B. Product Method (or Value Added Method, Output Method)

  • It is used by economists to calculate GDP at market prices, which are the total values of outputs produced at different stages of production.
  • Some of the goods and services included in production are:

  • Goods and services actually sold in the market.
  • Goods and services not sold but supplied free of cost. (No Charge/Complementary)
  • Some of the goods and services not included in production are:

  • Second hand items and purchase and sale of the same. Sale and purchase of second cars, for example, are not a part of GDP calculation as no new production takes place in the economy.
  • Production due to unwarranted/ illegal activities.
  • Non-economic goods or natural goods such as air and water.
  • Transfer Payments such as scholarships, pensions etc. are excluded as there is income received, but no good or service is produced in return.
  • Imputed rental for owner-occupied housing is also excluded.
  • Here the Gross Value of final goods and services produced in a country in certain year is calculated.
  • GDP is a concept of value added; it is the sum of gross value added of all resident producer units (institutional sectors, or industries) plus that part of taxes (total) less subsidies, on products which is not included in the valuation of output.
  • Gross Value Added = Output of Final Goods and Services – Intermediate Consumption
  • National Income = Gross Value Added + Indirect Taxes – Subsidies
  • (C) Expenditure Method

    • It measures all spending on currently-produced final goods and services only in an economy.
    • In an economy, there are three main agencies which buy goods and services: Households, Firms and the Government.
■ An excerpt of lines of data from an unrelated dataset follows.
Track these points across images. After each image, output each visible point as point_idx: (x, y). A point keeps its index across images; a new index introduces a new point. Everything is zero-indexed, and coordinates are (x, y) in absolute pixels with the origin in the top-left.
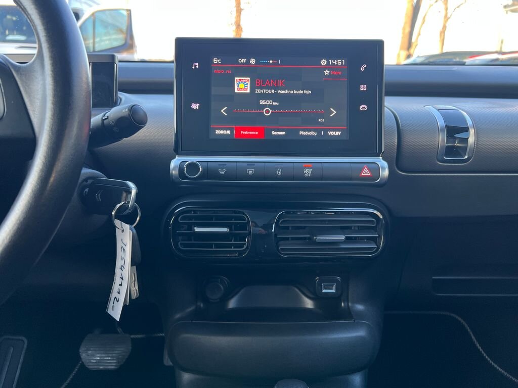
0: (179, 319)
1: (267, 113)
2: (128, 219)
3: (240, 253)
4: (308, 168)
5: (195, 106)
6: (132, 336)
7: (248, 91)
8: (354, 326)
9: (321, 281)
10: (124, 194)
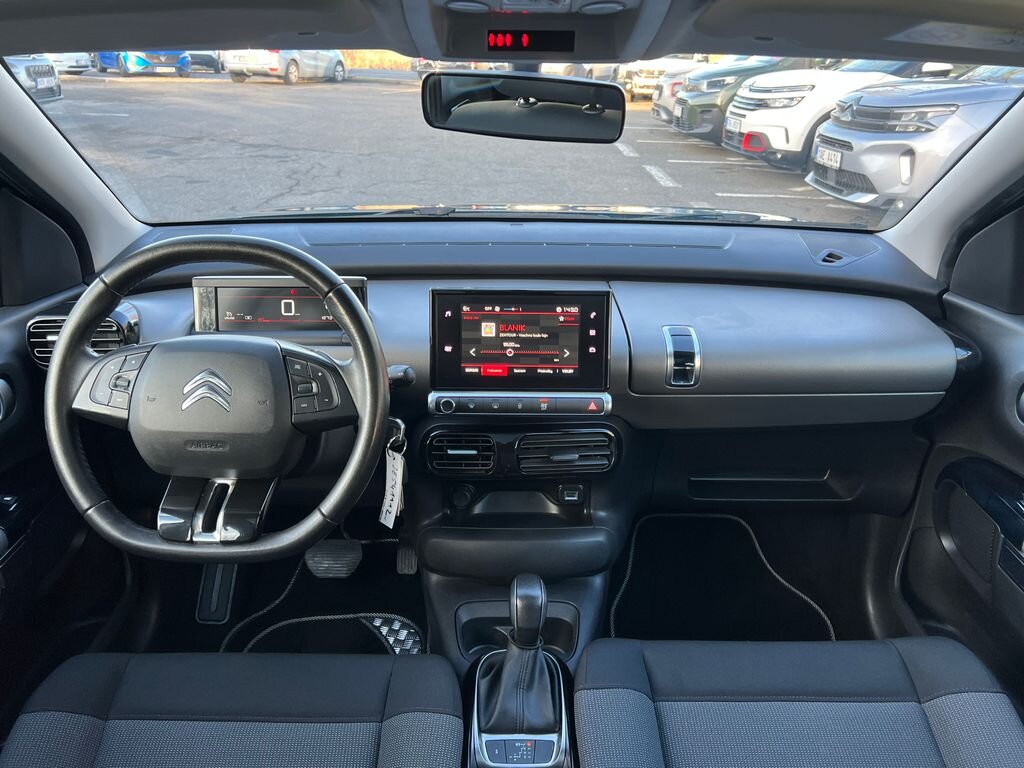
0: (428, 525)
1: (510, 353)
2: (397, 448)
3: (487, 471)
4: (545, 402)
5: (448, 349)
6: (363, 542)
7: (494, 335)
8: (594, 532)
9: (564, 490)
10: (395, 430)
    This final expenditure is made up of the sum of 4 expenditure items, namely;

    Consumption (C):

    Personal Consumption made by households, the payment of which is paid by households directly to the firms which produced the goods and services desired by the households.

    • Investment Expenditure (I):

    Investment is an addition to capital stock of an economy in a given time period. This includes investments by firms as well as governments sectors.

    • Government Expenditure (G):

    This category includes the value of goods and service purchased by Government. Government expenditure on pension schemes, scholarships, unemployment allowances etc. are not included in this as all of them come under transfer payments.

    • Net Exports (X-IM):

    Expenditures on foreign made products (Imports) are expenditure that escapes the system, and must be subtracted from total expenditures. In turn, goods produced by domestic firms which are demanded by foreign economies involve expenditure by other economies on our production (Exports), and are included in total expenditure. The combination of the two gives us Net Exports.

    National Income = Consumption (C) + Investment Expenditure (I) + Government Expenditure (G) + Net Exports (X-IM)

    Calculating GDP (National Income) is extremely important as the performance of the economy is fixed by means of this method. The results would help the country to forecast the economic progress, determine the demand and supply, understand the buying power of the people, the per capita income, the position of the economy in the global arena. The Indian GDP is calculated by the expenditure method.